Eurozone inflation fell to a three-year low in August as the European Central Bank prepared for its second interest rate cut of this year, new figures from Eurostat show.
Inflation across the 20-country bloc dropped to 2.2% last month, the lowest since July 2021 and down from 2.6% in July, the EU statistics agency found.
Irish inflation, as measured by the Harmonised Index of Consumer Prices (HICP), dropped to 1.1%, down from 1.5% in the previous month, with Ireland having the joint third lowest rate of inflation across the Eurozone.
The lowest annual rates were measured in registered in Lithuania at 0.8%, Latvia at 0.9% and Ireland, Slovenia and Finland at 1.1%. The highest annual rates were recorded in Romania at 5.3% and Belgium at 4.3%.
Compared with July 2024, annual inflation fell in twenty Member States, remained stable in one and rose in six.
Core inflation, which excludes volatile food and energy prices, remained unchanged at 2.8%, highlighting underlying price pressures which are lingering well above the European Central Bank's target of 2%.
In August, the highest contribution to the Eurozone's annual inflation rate came from services, which climbed 1.88 percentage points, followed by food, energy and tobacco which increased by 0.46 percentage points.
Services inflation, which accounts for almost 45% of the HICP, increased from 4% to 4.1% in the month, maintaining the highest inflation rate among consumer items.
The ECB returned to its roadmap of rate cuts with a further 0.25% reduction in its deposit facility rate last week, bringing instant relief to tracker mortgage customers. The rate cuts were very much in line with market expectations, but much uncertainty surrounds the future pace of easing.

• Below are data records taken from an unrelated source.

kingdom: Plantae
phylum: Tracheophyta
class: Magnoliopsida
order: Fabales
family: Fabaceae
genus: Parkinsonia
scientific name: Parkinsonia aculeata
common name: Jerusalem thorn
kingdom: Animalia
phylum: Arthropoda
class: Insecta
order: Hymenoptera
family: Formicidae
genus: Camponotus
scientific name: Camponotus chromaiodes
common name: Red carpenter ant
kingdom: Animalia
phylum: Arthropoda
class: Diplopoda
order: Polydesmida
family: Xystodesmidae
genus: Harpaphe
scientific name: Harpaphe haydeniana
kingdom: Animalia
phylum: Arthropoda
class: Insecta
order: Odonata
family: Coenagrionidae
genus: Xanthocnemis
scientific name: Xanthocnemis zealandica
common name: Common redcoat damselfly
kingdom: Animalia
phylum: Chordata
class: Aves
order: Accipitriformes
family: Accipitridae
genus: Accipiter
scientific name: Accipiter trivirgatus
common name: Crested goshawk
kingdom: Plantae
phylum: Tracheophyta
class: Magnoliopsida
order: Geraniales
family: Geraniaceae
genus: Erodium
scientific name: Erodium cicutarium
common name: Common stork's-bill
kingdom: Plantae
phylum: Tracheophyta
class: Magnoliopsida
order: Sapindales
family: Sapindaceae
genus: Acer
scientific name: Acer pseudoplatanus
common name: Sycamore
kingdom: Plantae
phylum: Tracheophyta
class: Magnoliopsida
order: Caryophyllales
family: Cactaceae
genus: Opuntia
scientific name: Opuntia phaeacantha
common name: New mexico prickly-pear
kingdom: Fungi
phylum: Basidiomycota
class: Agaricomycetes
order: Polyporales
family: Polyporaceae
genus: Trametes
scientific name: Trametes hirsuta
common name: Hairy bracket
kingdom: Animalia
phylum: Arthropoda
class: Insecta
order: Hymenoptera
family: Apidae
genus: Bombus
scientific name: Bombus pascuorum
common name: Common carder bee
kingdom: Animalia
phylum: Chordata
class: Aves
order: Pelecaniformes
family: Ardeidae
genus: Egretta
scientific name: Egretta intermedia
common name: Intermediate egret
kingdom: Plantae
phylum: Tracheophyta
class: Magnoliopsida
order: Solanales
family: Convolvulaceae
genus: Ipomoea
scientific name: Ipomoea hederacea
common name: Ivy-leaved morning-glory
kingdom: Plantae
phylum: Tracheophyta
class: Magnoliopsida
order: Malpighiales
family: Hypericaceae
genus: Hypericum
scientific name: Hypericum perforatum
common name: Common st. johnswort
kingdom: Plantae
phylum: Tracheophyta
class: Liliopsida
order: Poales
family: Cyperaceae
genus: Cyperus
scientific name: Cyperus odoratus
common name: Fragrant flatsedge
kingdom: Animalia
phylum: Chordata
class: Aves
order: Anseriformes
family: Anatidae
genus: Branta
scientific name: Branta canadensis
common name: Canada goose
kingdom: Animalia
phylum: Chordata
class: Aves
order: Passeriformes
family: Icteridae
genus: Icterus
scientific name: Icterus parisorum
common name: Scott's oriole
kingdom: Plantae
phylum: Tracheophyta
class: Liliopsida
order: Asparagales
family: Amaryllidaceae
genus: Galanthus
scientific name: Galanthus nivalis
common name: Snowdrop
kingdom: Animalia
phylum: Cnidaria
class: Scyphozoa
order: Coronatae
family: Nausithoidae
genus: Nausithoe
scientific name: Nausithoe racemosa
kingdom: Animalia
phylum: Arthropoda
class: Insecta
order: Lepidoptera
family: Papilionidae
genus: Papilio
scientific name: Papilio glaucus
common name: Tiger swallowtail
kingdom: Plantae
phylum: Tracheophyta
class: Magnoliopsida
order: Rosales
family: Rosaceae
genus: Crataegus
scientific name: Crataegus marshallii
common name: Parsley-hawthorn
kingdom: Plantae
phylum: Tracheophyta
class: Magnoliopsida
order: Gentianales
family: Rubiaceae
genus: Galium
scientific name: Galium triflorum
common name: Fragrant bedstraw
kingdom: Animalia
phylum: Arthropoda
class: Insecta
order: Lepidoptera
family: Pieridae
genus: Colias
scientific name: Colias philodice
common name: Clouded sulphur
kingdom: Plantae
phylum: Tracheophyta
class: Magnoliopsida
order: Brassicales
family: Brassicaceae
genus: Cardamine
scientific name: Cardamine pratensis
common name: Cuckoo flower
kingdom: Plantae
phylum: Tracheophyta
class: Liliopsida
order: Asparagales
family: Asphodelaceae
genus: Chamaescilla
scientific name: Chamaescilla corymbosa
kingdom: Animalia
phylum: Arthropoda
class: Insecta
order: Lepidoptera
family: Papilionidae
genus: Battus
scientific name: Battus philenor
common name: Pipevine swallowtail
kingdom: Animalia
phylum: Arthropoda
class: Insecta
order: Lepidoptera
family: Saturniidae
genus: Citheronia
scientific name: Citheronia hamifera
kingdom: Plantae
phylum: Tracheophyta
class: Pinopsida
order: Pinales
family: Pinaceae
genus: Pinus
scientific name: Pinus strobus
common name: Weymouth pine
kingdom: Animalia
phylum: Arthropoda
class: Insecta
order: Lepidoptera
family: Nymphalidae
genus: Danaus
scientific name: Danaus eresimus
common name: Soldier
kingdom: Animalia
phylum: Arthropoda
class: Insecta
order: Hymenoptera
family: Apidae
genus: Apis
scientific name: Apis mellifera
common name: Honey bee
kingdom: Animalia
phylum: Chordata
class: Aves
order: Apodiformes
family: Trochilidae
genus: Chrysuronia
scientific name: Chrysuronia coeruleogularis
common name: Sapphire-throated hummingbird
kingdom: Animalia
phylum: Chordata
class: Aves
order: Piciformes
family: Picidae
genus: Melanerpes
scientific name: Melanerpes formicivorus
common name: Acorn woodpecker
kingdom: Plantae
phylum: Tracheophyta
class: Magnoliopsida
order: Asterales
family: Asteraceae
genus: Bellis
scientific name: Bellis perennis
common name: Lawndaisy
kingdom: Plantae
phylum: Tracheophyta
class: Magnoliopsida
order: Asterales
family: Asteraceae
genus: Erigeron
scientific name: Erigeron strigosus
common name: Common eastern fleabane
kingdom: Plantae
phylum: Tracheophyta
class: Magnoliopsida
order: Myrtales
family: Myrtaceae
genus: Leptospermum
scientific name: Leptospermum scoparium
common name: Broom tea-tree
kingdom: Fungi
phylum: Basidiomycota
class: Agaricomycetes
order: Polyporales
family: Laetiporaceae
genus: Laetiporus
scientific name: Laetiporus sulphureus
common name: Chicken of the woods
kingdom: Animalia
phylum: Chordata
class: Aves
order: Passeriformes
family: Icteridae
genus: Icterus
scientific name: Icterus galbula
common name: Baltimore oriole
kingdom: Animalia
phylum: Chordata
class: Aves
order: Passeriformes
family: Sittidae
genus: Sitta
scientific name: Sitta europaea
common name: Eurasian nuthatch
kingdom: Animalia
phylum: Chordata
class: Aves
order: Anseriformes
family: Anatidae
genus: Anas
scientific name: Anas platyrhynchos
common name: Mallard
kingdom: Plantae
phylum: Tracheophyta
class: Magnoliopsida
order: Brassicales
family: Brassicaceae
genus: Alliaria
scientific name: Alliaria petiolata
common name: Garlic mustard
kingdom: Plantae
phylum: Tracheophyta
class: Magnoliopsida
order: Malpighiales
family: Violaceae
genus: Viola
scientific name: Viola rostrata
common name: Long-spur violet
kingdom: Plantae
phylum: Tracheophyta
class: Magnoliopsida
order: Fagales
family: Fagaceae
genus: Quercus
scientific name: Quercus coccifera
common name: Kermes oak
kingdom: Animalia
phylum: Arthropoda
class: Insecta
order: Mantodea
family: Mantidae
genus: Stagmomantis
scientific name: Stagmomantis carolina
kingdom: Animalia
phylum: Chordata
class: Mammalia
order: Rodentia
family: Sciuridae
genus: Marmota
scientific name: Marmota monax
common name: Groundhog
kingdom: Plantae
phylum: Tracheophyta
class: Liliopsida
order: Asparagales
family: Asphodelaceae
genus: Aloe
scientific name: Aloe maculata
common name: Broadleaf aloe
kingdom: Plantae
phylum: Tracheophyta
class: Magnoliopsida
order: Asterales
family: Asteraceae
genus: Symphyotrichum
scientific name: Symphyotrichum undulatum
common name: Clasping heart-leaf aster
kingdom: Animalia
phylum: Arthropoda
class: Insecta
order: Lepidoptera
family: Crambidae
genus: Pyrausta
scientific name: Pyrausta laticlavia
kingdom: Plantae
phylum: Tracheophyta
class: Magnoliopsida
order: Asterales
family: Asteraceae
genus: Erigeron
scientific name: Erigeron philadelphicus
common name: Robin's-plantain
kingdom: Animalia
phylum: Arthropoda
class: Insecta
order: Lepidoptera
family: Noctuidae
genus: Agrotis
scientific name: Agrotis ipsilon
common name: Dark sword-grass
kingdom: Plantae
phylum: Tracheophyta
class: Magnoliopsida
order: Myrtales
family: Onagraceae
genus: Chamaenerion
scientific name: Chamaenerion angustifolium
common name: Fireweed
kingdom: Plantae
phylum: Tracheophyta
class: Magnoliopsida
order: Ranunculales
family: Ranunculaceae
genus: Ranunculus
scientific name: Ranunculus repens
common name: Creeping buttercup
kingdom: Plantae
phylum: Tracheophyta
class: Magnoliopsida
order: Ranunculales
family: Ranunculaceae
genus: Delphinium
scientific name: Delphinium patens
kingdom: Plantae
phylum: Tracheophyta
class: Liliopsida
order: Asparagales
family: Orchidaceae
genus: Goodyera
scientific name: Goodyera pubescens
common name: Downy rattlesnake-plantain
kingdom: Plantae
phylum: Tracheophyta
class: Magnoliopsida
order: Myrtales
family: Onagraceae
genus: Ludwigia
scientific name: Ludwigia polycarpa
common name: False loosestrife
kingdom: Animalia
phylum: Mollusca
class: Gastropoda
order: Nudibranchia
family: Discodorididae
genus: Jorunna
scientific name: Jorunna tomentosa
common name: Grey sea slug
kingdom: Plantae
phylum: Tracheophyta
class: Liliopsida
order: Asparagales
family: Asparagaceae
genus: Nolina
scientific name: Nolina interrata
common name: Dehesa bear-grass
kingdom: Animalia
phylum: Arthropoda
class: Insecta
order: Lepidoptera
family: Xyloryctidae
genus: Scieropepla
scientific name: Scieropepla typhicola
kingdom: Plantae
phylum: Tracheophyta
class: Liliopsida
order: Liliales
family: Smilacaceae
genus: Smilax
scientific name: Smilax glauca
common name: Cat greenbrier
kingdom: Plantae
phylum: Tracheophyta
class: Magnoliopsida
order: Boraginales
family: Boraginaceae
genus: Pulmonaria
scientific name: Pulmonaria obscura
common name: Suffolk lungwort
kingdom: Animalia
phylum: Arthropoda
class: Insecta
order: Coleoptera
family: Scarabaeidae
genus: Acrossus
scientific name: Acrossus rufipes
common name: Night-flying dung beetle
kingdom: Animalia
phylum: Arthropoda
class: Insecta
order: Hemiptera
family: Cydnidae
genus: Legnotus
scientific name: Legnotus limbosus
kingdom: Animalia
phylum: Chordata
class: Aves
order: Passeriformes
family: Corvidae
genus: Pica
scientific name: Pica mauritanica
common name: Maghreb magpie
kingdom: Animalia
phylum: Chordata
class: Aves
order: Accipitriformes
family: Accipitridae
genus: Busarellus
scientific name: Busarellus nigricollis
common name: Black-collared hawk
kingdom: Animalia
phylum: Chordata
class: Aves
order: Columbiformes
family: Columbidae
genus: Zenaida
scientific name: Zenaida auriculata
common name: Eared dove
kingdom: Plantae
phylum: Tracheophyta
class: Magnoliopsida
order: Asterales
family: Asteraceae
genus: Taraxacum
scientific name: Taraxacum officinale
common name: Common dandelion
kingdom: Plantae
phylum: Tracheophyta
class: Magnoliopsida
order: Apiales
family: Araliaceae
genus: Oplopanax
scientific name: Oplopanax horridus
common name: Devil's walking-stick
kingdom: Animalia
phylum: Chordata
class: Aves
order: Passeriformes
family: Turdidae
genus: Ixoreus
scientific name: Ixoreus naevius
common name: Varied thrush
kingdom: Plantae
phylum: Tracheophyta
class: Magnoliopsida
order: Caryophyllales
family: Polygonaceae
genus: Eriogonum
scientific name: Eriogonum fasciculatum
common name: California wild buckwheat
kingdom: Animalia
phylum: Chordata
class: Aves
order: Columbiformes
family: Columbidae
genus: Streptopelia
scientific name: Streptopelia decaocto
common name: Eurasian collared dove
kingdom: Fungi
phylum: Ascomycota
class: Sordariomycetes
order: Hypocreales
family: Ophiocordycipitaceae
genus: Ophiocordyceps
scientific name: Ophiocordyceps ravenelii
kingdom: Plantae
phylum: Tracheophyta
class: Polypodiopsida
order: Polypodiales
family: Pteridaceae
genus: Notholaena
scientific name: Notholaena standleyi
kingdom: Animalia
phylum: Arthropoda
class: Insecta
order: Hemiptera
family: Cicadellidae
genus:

President Christine Lagarde emphasised the ECB was not pre-committing, and it would continue to take a meeting-by-meeting approach meaning the declining path of rates is not predetermined.
The ECB will be watching the Federal Reserve closely as it is set to cut US short-term borrowing costs on Wednesday, a watershed moment that should start to ease some of the financial pressures consumers have felt over the two-and-a-half years that the central bank has battled with high inflation.
After 5.25 percentage points of increases between March 2022 and July 2023, the Fed is seen deciding between a quarter-percentage point cut in its key rate to the 5.00%-5.25% range, or a half-point reduction to 4.75%-5.00% to address rising worries about the cooling labor market.
Whether it starts big or small, the central bank is widely expected to keep lowering rates to around 4.5% or even 4% by the end of the year, with more cuts in 2025.